United States, 2024. Now eighty-two years old, the current president of the country, Jeremy Williams, announces he won’t run for the next elections, and the Democratic Convention goes on to nominate the first potential woman president. Her name is Nathalie Brooks. She’s the governor of Arizona, known for her steely determination, her brilliant political career and her WWII hero father, who had been decorated by Eisenhower himself and was a member of the Congress. Who else but Nathalie Brooks could lead the world’s largest democracy into the future? At the same time, in Moscow, the president of the Russian Federation is delighted at this news, since the nomination is the highest achievement of the Operation Kazan, a plan hatched exactly one century earlier by the secret service; it was operative during the Cold War and even after the disintegration of the Soviet Union. It’s an operation that is proving to be a golden opportunity to change the fate of the planet and launch the most diabolical attack on the U.S.A. ever conceived. Published before the recent Russian offensive that currently threatens all of Europe, this novel interweaves truth and fiction to take readers on a surprising journey back in time, from the Russian Revolution of 1917 to the Normandy landings, the fall of the Berlin Wall, and up to the present day.

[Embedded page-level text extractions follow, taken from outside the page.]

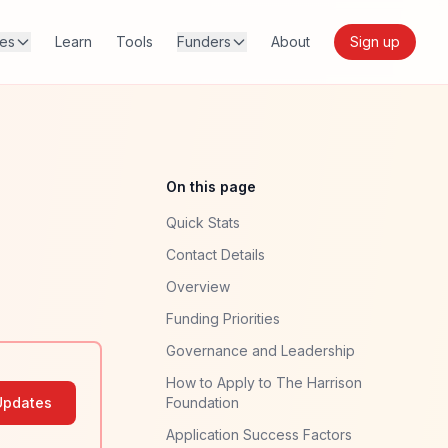
res
Learn
Tools
Funders
About
Sign up
On this page
Quick Stats
Contact Details
Overview
Funding Priorities
Governance and Leadership
How to Apply to The Harrison
Updates
Foundation
Application Success Factors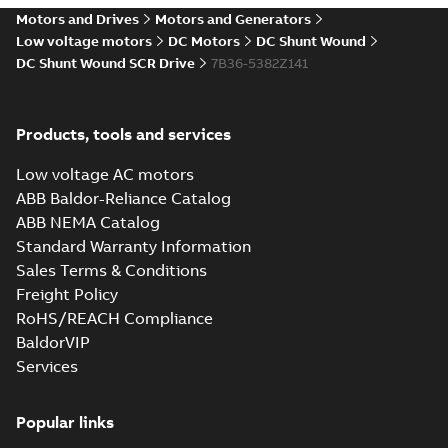
drives
Motors and Drives
Motors and Generators
Catalogue
-
English
-
2021-
08-03
-
2,80 MB
Low voltage motors
DC Motors
DC Shunt Wound
DC Shunt Wound SCR Drive
7B36-5382Z141
Products, tools and services
Low voltage AC motors
ABB Baldor-Reliance Catalog
ABB NEMA Catalog
Standard Warranty Information
Sales Terms & Conditions
Freight Policy
RoHS/REACH Compliance
BaldorVIP
Services
Popular links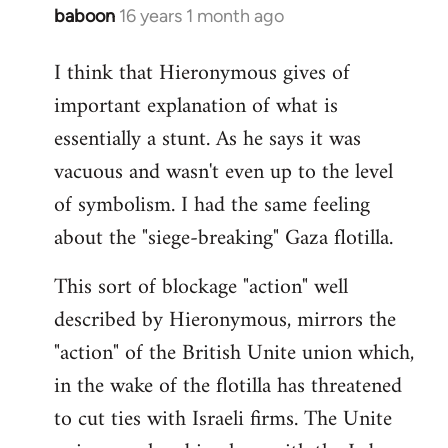
baboon
16 years 1 month ago
In
reply
I think that Hieronymous gives of
to
important explanation of what is
Welcome
by
essentially a stunt. As he says it was
libcom.org
vacuous and wasn't even up to the level
of symbolism. I had the same feeling
about the "siege-breaking" Gaza flotilla.
This sort of blockage "action" well
described by Hieronymous, mirrors the
"action" of the British Unite union which,
in the wake of the flotilla has threatened
to cut ties with Israeli firms. The Unite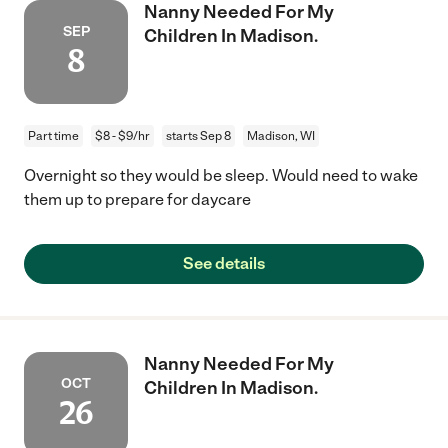
Nanny Needed For My
SEP
Children In Madison.
8
Part time
$8 - $9/hr
starts Sep 8
Madison, WI
Overnight so they would be sleep. Would need to wake
them up to prepare for daycare
See details
Nanny Needed For My
OCT
Children In Madison.
26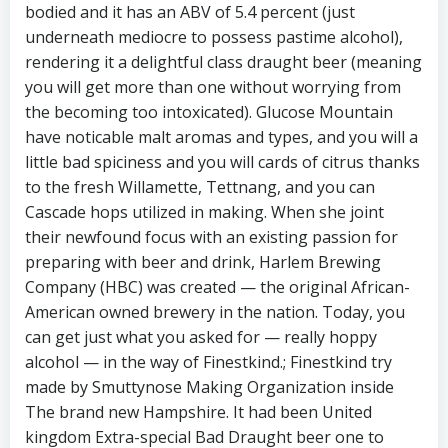
bodied and it has an ABV of 5.4 percent (just
underneath mediocre to possess pastime alcohol),
rendering it a delightful class draught beer (meaning
you will get more than one without worrying from
the becoming too intoxicated). Glucose Mountain
have noticable malt aromas and types, and you will a
little bad spiciness and you will cards of citrus thanks
to the fresh Willamette, Tettnang, and you can
Cascade hops utilized in making. When she joint
their newfound focus with an existing passion for
preparing with beer and drink, Harlem Brewing
Company (HBC) was created — the original African-
American owned brewery in the nation. Today, you
can get just what you asked for — really hoppy
alcohol — in the way of Finestkind.; Finestkind try
made by Smuttynose Making Organization inside
The brand new Hampshire. It had been United
kingdom Extra-special Bad Draught beer one to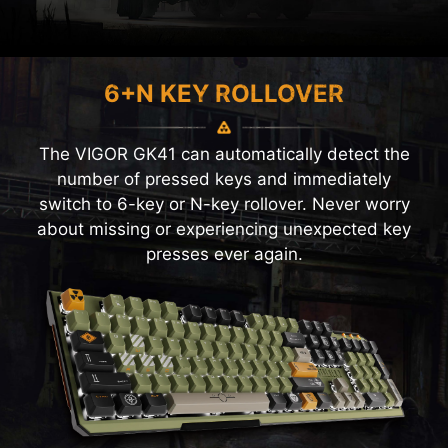
6+N KEY ROLLOVER
The VIGOR GK41 can automatically detect the
number of pressed keys and immediately
switch to 6-key or N-key rollover. Never worry
about missing or experiencing unexpected key
presses ever again.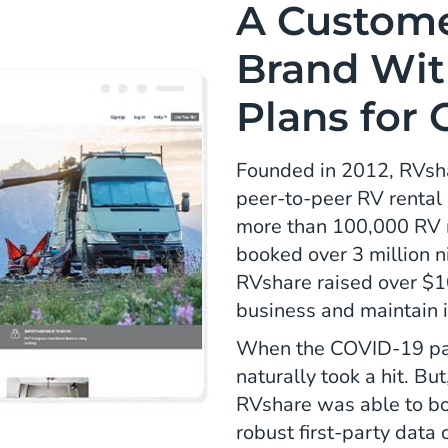
A Custom
Brand Wit
Plans for
Founded in 2012, RVshar
peer-to-peer RV rental
more than 100,000 RV r
booked over 3 million n
RVshare raised over $10
business and maintain 
When the COVID-19 pan
naturally took a hit. Bu
RVshare was able to boo
robust first-party data 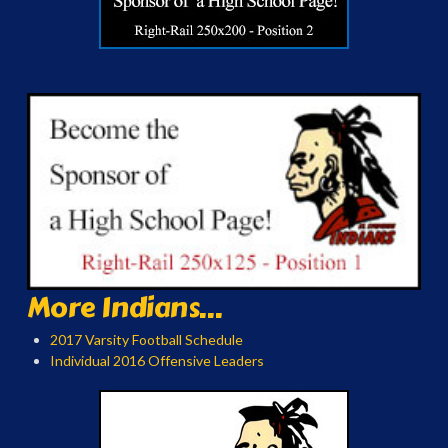
More Indians...
2017 Varsity Football Schedule
Individual 2016 Offensive Leaders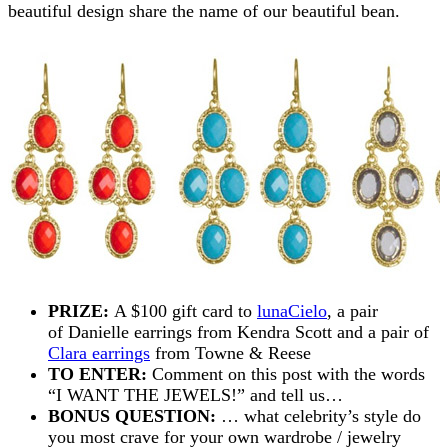
beautiful design share the name of our beautiful bean.
PRIZE:
A $100 gift card to
lunaCielo
, a pair
of Danielle earrings from Kendra Scott and a pair of
Clara earrings
from Towne & Reese
TO ENTER:
Comment on this post with the words
“I WANT THE JEWELS!” and tell us…
BONUS QUESTION:
… what celebrity’s style do
you most crave for your own wardrobe / jewelry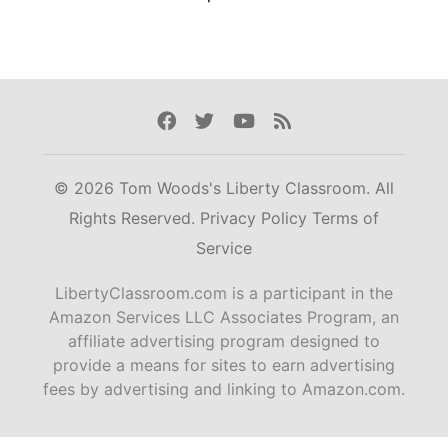
Facebook
Twitter
Youtube
Rss
© 2026 Tom Woods's Liberty Classroom. All
Rights Reserved.
Privacy Policy
Terms of
Service
LibertyClassroom.com is a participant in the
Amazon Services LLC Associates Program, an
affiliate advertising program designed to
provide a means for sites to earn advertising
fees by advertising and linking to Amazon.com.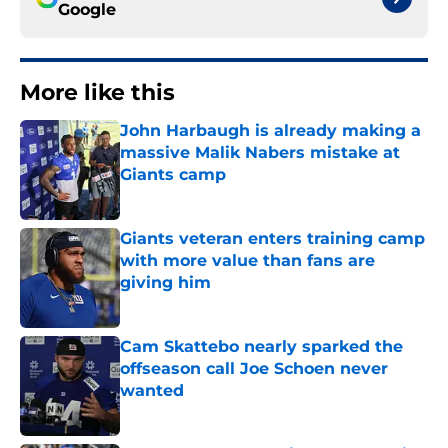
Google
More like this
John Harbaugh is already making a
massive Malik Nabers mistake at
Giants camp
Published by on Invalid Date
Giants veteran enters training camp
with more value than fans are
giving him
Published by on Invalid Date
Cam Skattebo nearly sparked the
offseason call Joe Schoen never
wanted
Published by on Invalid Date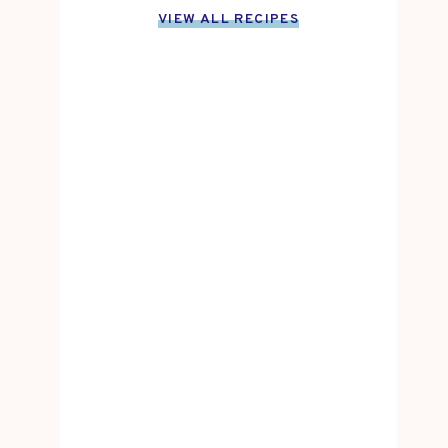
VIEW ALL RECIPES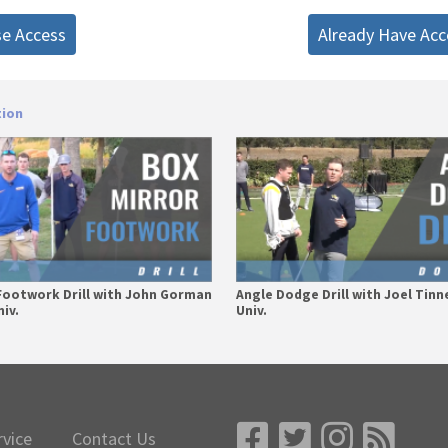
se Access
Already Have Acc
tion
Footwork Drill with John Gorman
Angle Dodge Drill with Joel Tinn
iv.
Univ.
rvice
Contact Us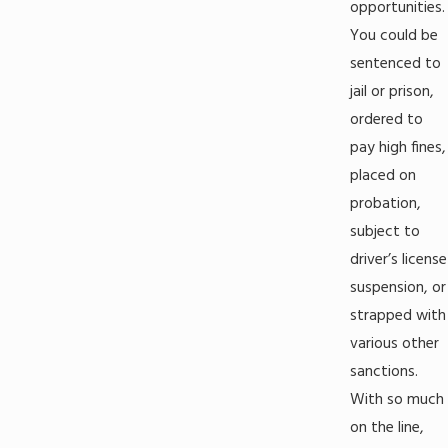
opportunities.
You could be
sentenced to
jail or prison,
ordered to
pay high fines,
placed on
probation,
subject to
driver’s license
suspension, or
strapped with
various other
sanctions.
With so much
on the line,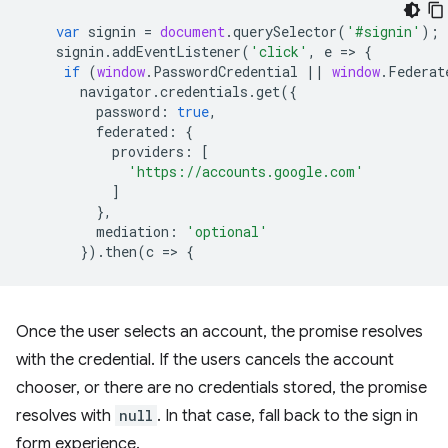
var
signin
=
document
.
querySelector
(
'#signin'
);
signin
.
addEventListener
(
'click'
,
e
=
>
{
if
(
window
.
PasswordCredential
||
window
.
Federat
navigator
.
credentials
.
get
({
password
:
true
,
federated
:
{
providers
:
[
'https://accounts.google.com'
]
},
mediation
:
'optional'
}).
then
(
c
=
>
{
Once the user selects an account, the promise resolves
with the credential. If the users cancels the account
chooser, or there are no credentials stored, the promise
resolves with
null
. In that case, fall back to the sign in
form experience.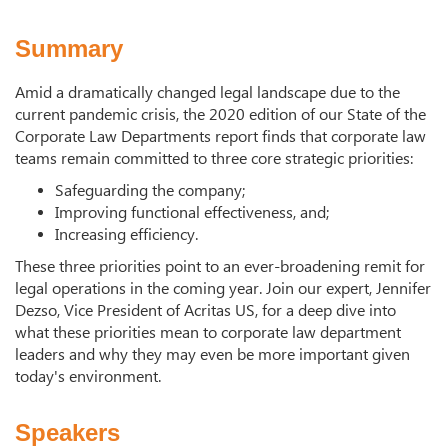
Summary
Amid a dramatically changed legal landscape due to the
current pandemic crisis, the 2020 edition of our State of the
Corporate Law Departments report finds that corporate law
teams remain committed to three core strategic priorities:
Safeguarding the company;
Improving functional effectiveness, and;
Increasing efficiency.
These three priorities point to an ever-broadening remit for
legal operations in the coming year. Join our expert, Jennifer
Dezso, Vice President of Acritas US, for a deep dive into
what these priorities mean to corporate law department
leaders and why they may even be more important given
today's environment.
Speakers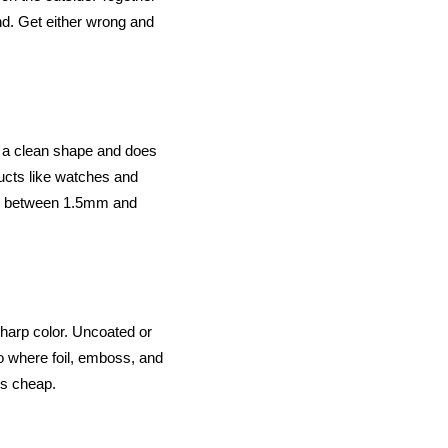
and. Get either wrong and
lds a clean shape and does
ducts like watches and
ard between 1.5mm and
 sharp color. Uncoated or
so where foil, emboss, and
oks cheap.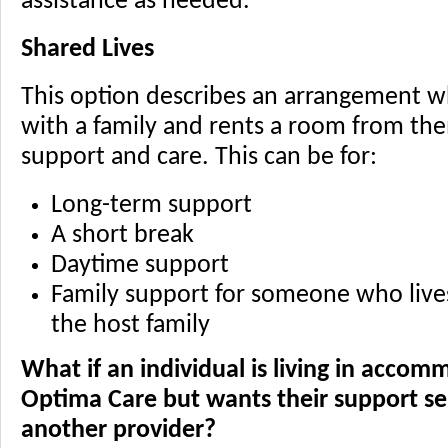
assistance as needed.
Shared Lives
This option describes an arrangement wh
with a family and rents a room from the
support and care. This can be for:
Long-term support
A short break
Daytime support
Family support for someone who live
the host family
What if an individual is living in acco
Optima Care but wants their support ser
another provider?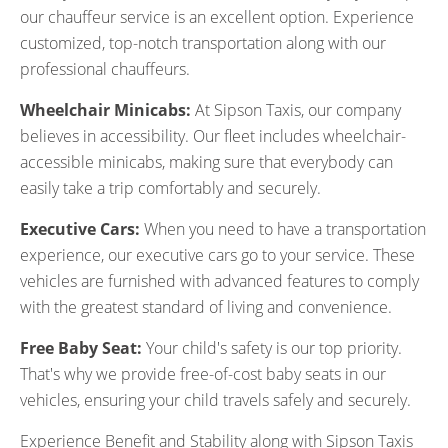
our chauffeur service is an excellent option. Experience
customized, top-notch transportation along with our
professional chauffeurs.
Wheelchair Minicabs:
At Sipson Taxis, our company
believes in accessibility. Our fleet includes wheelchair-
accessible minicabs, making sure that everybody can
easily take a trip comfortably and securely.
Executive Cars:
When you need to have a transportation
experience, our executive cars go to your service. These
vehicles are furnished with advanced features to comply
with the greatest standard of living and convenience.
Free Baby Seat:
Your child's safety is our top priority.
That's why we provide free-of-cost baby seats in our
vehicles, ensuring your child travels safely and securely.
Experience Benefit and Stability along with Sipson Taxis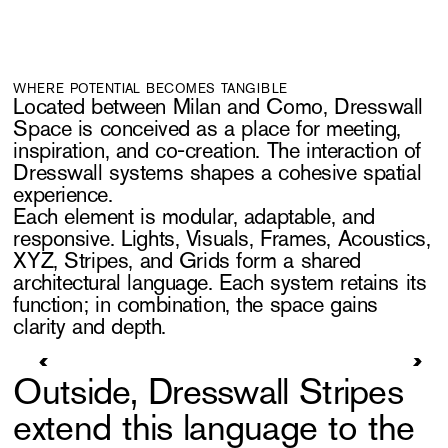
WHERE POTENTIAL BECOMES TANGIBLE
Located between Milan and Como, Dresswall
Space is conceived as a place for meeting,
inspiration, and co-creation. The interaction of
Dresswall systems shapes a cohesive spatial
experience.
Each element is modular, adaptable, and
responsive. Lights, Visuals, Frames, Acoustics,
XYZ, Stripes, and Grids form a shared
architectural language. Each system retains its
function; in combination, the space gains
clarity and depth.
Outside, Dresswall Stripes
extend this language to the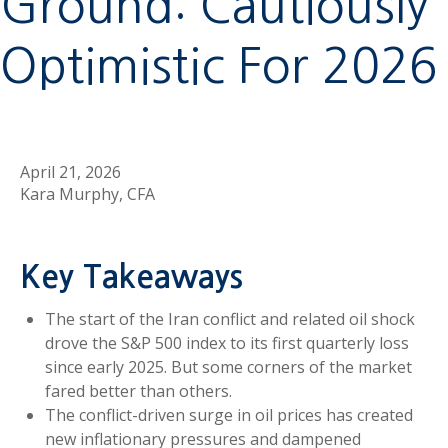
Ground: Cautiously
Optimistic For 2026
April 21, 2026
Kara Murphy, CFA
Key Takeaways
The start of the Iran conflict and related oil shock
drove the S&P 500 index to its first quarterly loss
since early 2025. But some corners of the market
fared better than others.
The conflict-driven surge in oil prices has created
new inflationary pressures and dampened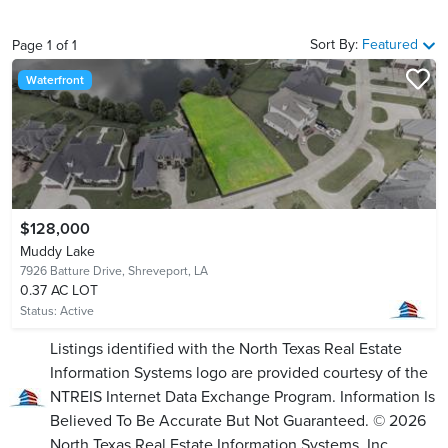
Sort By:
Featured
Page
1
of
1
Waterfront
$128,000
Muddy Lake
7926 Batture Drive,
Shreveport, LA
0.37 AC LOT
Status:
Active
Listings identified with the North Texas Real Estate
Information Systems logo are provided courtesy of the
NTREIS Internet Data Exchange Program. Information Is
Believed To Be Accurate But Not Guaranteed. © 2026
North Texas Real Estate Information Systems, Inc.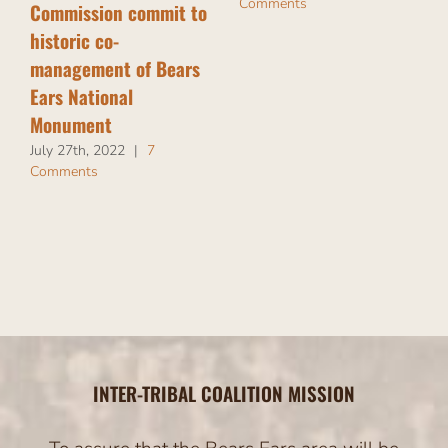
Comments
Commission commit to
historic co-
management of Bears
Ears National
Monument
July 27th, 2022
|
7
Comments
INTER-TRIBAL COALITION MISSION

Vicente Vallés studied journalism at the Faculty of Information Science at the University Complutense in Madrid and started his thirty-year career as a journalist first in radio, then in television: as a sports reporter on TVE and then at Spain’s leading television networks: as a writer in the political section, the head of the national section, the news director, and lastly, as a director and host of news shows, debates, interviews, and in-depth reports. Over the course of his career, Vallés has had the chance to cover many of the world’s major events since the 1980s, such as elections in Spain, the U.S., France, and the U.K.; the terrorist attacks on the World Trade Center in New York on September 11, 2001; in Madrid on March 11, 2004; and several other terrorist attacks on European cities such as Paris and Nice. He has moderated four Spanish election debates between the candidates for the presidency and now hosts a popular news program on Antena3. Vallés has received numerous awards, such as the Salvador de Madariaga, the International Press Club, the Antena de Oro, the Iris Awards of the Television Academy, and the 2016 Ondas Awards. His first novel has topped the Spanish bestseller lists for months now and has won the 2022 Primavera de Novela Award. His previous books were works of non-fiction: Trump y la caída del imperio Clinton (2017), about the rise of Donald Trump to the American presidency; and El rastro de los rusos muertos (2019), about Vladimir Putin’s international policy and the mysterious deaths of Russian spies and diplomats in recent years.